Here we look at the different types of jobs and industries and compare the skills mentioned.

We’re looking to identify roles that specifiy if roles are analyst, engineer, or scientists, as well as roles that are junior or senior level.

df <- df_raw
job.indeed.df  <- df %>%
  select(c(Id=X, (Job_Title)))

# Pattern Building:
pattern.analyst <- c('analyst','statistician','analysis','analytics')
pattern.engineer <- c('engineer', 'engg', 'technician','technologist','designer','architect')
pattern.scientist <- c('scientist','doctor','dr.')
pattern.junior <- c('junior','jr', 'entry','internship','jr.')
pattern.senior <- c('senior', 'sr','experienced','sr.')

# Intermedaite Data Frame for Titlles:
final.data.df <- data.frame(Id=integer(nrow(job.indeed.df)), Job_Title=character(nrow(job.indeed.df))
                            , analyst=integer(nrow(job.indeed.df)) ,engineer=integer(nrow(job.indeed.df)),scientist=integer(nrow(job.indeed.df))
                            , junior=integer(nrow(job.indeed.df)),senior=integer(nrow(job.indeed.df)))
final.data.df$Id <-   job.indeed.df$Id
final.data.df$Job_Title <- as.character( as.character( job.indeed.df$Job_Title) )

# Working on the counts:
for (i in 1: nrow(job.indeed.df)) {
  final.data.df$analyst[i] <- if(grepl(paste(pattern.analyst,collapse="|"), job.indeed.df$Job_Title[i], ignore.case = TRUE) )  1 else 0
  final.data.df$engineer[i] <- if(grepl(paste(pattern.engineer,collapse="|"), job.indeed.df$Job_Title[i], ignore.case = TRUE) )  1 else 0
  final.data.df$scientist[i] <- if(grepl(paste(pattern.scientist,collapse="|"), job.indeed.df$Job_Title[i], ignore.case = TRUE) )  1 else 0
  final.data.df$junior[i] <- if(grepl(paste(pattern.junior,collapse="|"), job.indeed.df$Job_Title[i], ignore.case = TRUE) )  1 else 0
  final.data.df$senior[i] <- if(grepl(paste(pattern.senior,collapse="|"), job.indeed.df$Job_Title[i], ignore.case = TRUE) )  1 else 0
}

Combining The Data

This is the raw dataset with the job title flags joined.

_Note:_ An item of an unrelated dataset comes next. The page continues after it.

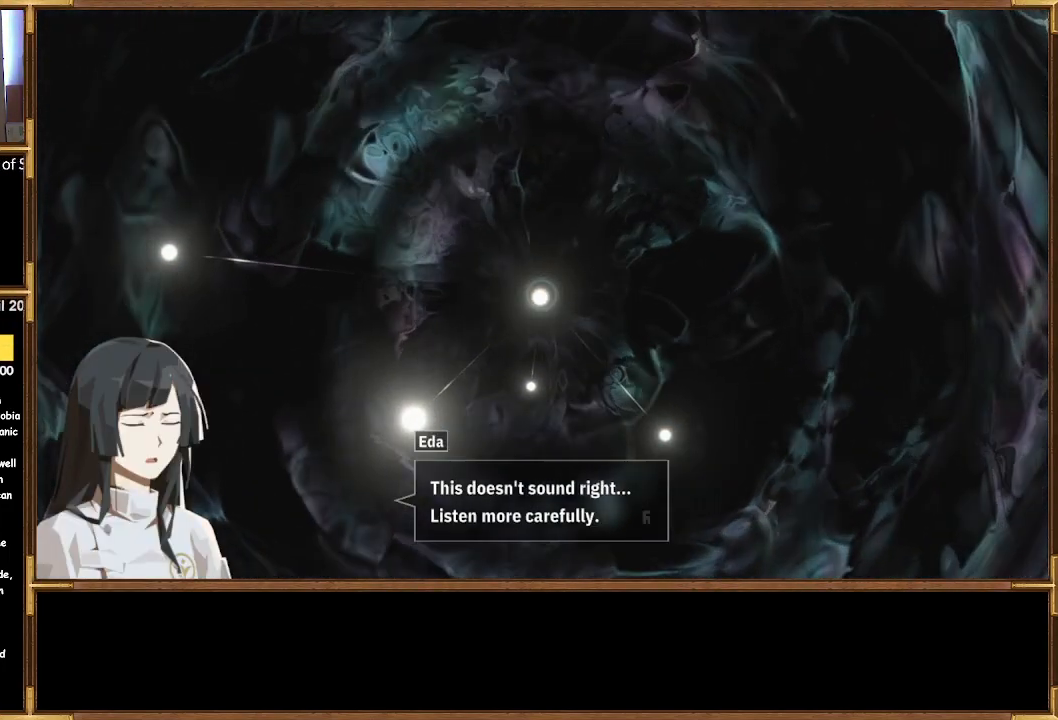
{"buttons": [], "left_stick": "up-right", "right_stick": "center", "events": [[33, "CROSS", "down"], [167, "CROSS", "up"], [400, "left_stick", "up-right"]]}
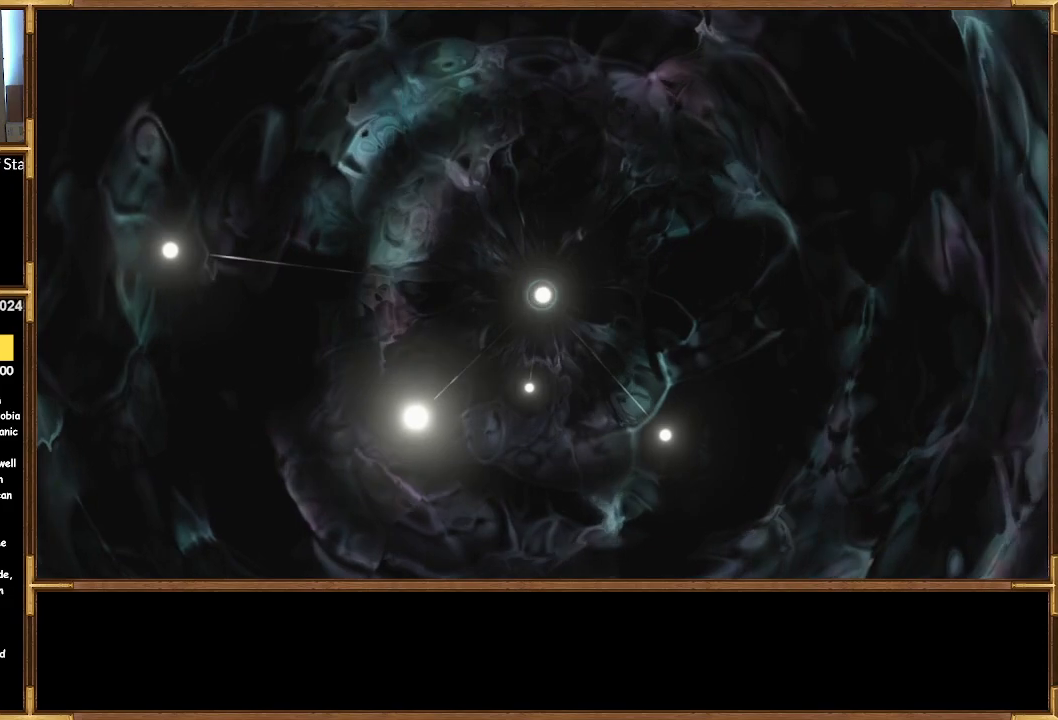
{"buttons": [], "left_stick": "up-right", "right_stick": "center", "events": []}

# Add job title flags to original dataframe
# Merging with main Analysis Data Frame:
df_all <- left_join(df_raw[,1:16], final.data.df[,-2], by = c('X' = 'Id'))
names(df_all)[1] <- 'job_id'

Preparing Data for Hard Skill Visualizations

hs <- filter(skills, skill_type == 'hard') %>%
  left_join(final.data.df, by = c('id' = 'Id')) %>%
  mutate(analyst = ifelse(analyst == 1, id, NA),
         engineer = ifelse(engineer == 1, id, NA),
         scientist = ifelse(scientist == 1, id, NA),
         junior = ifelse(junior == 1, id, NA),
         senior = ifelse(senior == 1, id, NA)) %>% 
  dplyr::group_by(skill) %>%
  dplyr::summarize(total_count = n(),
            ana_ids = n_distinct(analyst),
            ana_pct = ana_ids / sum(df_all$analyst),
            eng_ids = n_distinct(engineer),
            eng_pct = eng_ids / sum(df_all$engineer),
            sci_ids = n_distinct(scientist),
            sci_pct = sci_ids / sum(df_all$scientist),
            jr_ids = n_distinct(junior),
            jr_pct = jr_ids / sum(df_all$junior),
            sr_ids = n_distinct(senior),
            sr_pct = sr_ids / sum(df_all$senior))


# specify top number of skills
top_x <- 10

Analysis

Job Role Distribution by Position

Lets take a look at the relative demand for data analysts, engineers, and scientists.

#row count of dataset
post_count <- nrow(df_raw)

dplyr::summarize(final.data.df, 
                    Analyst = sum(analyst) / n(),
                    Engineer = sum(engineer) / n(),
                    Scientist = sum(scientist) / n()) %>%
  gather(position, pct_of_posts) %>%
  ggplot(aes(x = position, y = pct_of_posts)) +
  geom_col(fill = 'grey80') +
  geom_hline(yintercept = .333, linetype = 'dotted') +
  scale_y_continuous(label = percent_format(accuracy = 1)) +
  labs(x = element_blank(), 
       y = element_blank(), 
       title = 'Job Title Distribution', 
       subtitle = str_c('Data Roles from ', comma(post_count), ' Posts')) +
  theme(legend.position = 'none') +
  theme_bw()

Top Hard Skills

All Data Posts

What are the most in demand skills for data role in general?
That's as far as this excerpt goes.